=== EXERCISE 1 ===
According to the passage on Christ's Hospital, who originally founded the hospital?
=== EXERCISE 2 ===
Please sum up the passage on Christ's Hospital in two sentences.
=== EXERCISE 3 ===
Write the next part of the passage on Christ's Hospital, picking up after its final sentence.

=== TEXT ===
####################

From that scarce work, the London Spy, we quote the following description of Christ’s Hospital and its approaches as it appeared nearly two centuries ago: “We went through a narrow entry which led us by a parcel of diminutive shops, where some were buying gloves, some smoking tobacco, others drinking brandy; and from thence into a famous piazza, where one was selling toys, another turning nutcrackers, a third, with a pair of dividers, marking out such a parcel of tringum-trangums, [that] to understand the right use of which is [would be] enough to puzzle the brains of Esculapius. From thence we passed into another cloister, whose rusty walls and obsolete ornaments denoted great antiquity, where abundance of little children in
CHRIST’S CHURCH.
CHRIST’S CHURCH.
blue ‘jackets’ and kite-lanthorned caps was very busy at their several recreations. This, says my friend, was originally founded by Edward VI. for the education of ‘poor children,’ but has been largely improved since by additional gifts, and is one of the noblest foundations in England. No youth can have the advantage of a better education than is here allowed them, [and they] are afterwards provided for according as they are qualified, being either sent to sea, [to] trades, or the university. There is a ridiculous story reported and credited by many people, which is, that a gentlewoman, possessed of great riches, when she came to die, gave her whole estate to this hospital, leaving behind her a poor sister, for whom she neglected to make any provision, who, having the expectancy of the estate after the other’s decease, and finding herself unhappily disappointed, reflecting upon her unfortunate condition and the unkindness of her sister, broke her heart, and upon her deathbed rashly pronounced the curse of some distemper always to attend the hospital; ever since which time it has always been subject to * * * But I look upon this tale to be very fabulous, for indeed it would be very wonderful that so many hundred children, though looked after with all the cleanliness imaginable, should at any time be all free from all those distempers to which they are chiefly incident.”—Part V. 1699.
We have given at page 171 an engraving of the old cloister which Ned Ward mentions, shewing the ancient staircase also. Both are still remaining. If the word “jacket” was understood in his day, as it is at present, to mean a coat without tails, the costume has undergone an alteration.

####################

=== INFORMATION PROVIDED ===
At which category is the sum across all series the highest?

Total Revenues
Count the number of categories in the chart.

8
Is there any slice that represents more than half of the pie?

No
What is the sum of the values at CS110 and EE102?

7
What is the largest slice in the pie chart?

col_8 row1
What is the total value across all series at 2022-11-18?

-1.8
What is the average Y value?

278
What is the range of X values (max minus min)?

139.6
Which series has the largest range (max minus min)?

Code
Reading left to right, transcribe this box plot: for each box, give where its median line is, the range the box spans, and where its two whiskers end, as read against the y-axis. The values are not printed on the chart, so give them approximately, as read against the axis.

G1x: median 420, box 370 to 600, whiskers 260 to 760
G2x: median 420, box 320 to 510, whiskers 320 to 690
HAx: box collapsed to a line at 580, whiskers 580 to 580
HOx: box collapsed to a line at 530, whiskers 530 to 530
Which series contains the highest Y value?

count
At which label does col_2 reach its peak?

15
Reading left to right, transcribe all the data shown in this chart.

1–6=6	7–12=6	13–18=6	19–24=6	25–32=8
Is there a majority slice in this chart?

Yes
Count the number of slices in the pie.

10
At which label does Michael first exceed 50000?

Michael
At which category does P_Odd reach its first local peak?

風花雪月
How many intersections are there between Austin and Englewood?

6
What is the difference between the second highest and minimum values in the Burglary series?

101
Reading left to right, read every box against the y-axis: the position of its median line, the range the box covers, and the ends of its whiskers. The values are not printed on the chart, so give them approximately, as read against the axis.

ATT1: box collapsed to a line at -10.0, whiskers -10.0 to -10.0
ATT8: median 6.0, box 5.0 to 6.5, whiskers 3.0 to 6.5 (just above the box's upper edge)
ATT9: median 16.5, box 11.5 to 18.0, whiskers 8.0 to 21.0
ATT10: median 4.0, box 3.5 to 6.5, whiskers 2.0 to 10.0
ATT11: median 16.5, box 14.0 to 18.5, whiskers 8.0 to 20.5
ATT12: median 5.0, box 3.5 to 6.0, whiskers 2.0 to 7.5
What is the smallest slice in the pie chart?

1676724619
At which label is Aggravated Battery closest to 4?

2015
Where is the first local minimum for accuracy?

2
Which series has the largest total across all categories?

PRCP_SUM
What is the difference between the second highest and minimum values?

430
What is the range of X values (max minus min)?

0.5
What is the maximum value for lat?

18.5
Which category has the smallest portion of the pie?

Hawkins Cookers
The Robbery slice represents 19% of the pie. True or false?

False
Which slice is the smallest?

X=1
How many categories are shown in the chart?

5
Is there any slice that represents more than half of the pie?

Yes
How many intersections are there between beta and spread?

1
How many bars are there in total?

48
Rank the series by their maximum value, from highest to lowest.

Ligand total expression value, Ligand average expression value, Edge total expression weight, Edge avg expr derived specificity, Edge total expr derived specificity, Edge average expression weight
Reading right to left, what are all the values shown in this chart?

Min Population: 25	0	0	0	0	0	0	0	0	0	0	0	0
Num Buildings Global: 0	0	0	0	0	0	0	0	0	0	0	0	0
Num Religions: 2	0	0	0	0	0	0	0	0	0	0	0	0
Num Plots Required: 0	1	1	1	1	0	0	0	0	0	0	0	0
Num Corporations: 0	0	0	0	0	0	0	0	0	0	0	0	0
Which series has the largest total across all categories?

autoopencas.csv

####################

=== TASK RESPONSE 1 ===
Edward VI founded it for the education of poor children.

=== TASK RESPONSE 2 ===
The passage quotes the London Spy's 1699 description of Christ's Hospital, where children in blue jackets and caps played in an old cloister, and notes that Edward VI founded the hospital to educate poor children, who were afterwards sent to sea, to trades, or to the university. It also recounts a story of a sister's deathbed curse on the hospital, which the account calls very fabulous, and observes that the old cloister and its staircase still remain.

=== TASK RESPONSE 3 ===
In Christ’s Church, which was built after the Great Fire (that damaged both the church and the old hospital) by Wren, the “Spital Sermons,” which were formerly preached at Paul’s Cross, are still delivered at Easter. The children of Christ’s Hospital attended then, as they do now, these ancient Spital Sermons. In this church Baxter, author of The Saint’s Rest, is buried. It is well worth a visit to see the blue-coat boys (as they are commonly called) seated in the galleries on each side the organ. We have given an engraving of the church.
Lamb, Hunt, and Coleridge, who were all educated at Christ’s Hospital, have left pleasant reminiscences of this place in works which are in the hands of so many readers, that their names need only to be mentioned here.
SMITHFIELD-market will soon be numbered with the things that “have been;” the defenders of dirt must give way, and the foul and musty corners of the City be purified. Should the present work turn up in “a lot” some century hence, our description of Smithfield may be as great a curiosity to the reader then, as Ned Ward’s picture of a Lord Mayor’s show one hundred and fifty years ago was to us, when we chanced to stumble upon the remains of the tattered old quarto volume in which it has been so long preserved.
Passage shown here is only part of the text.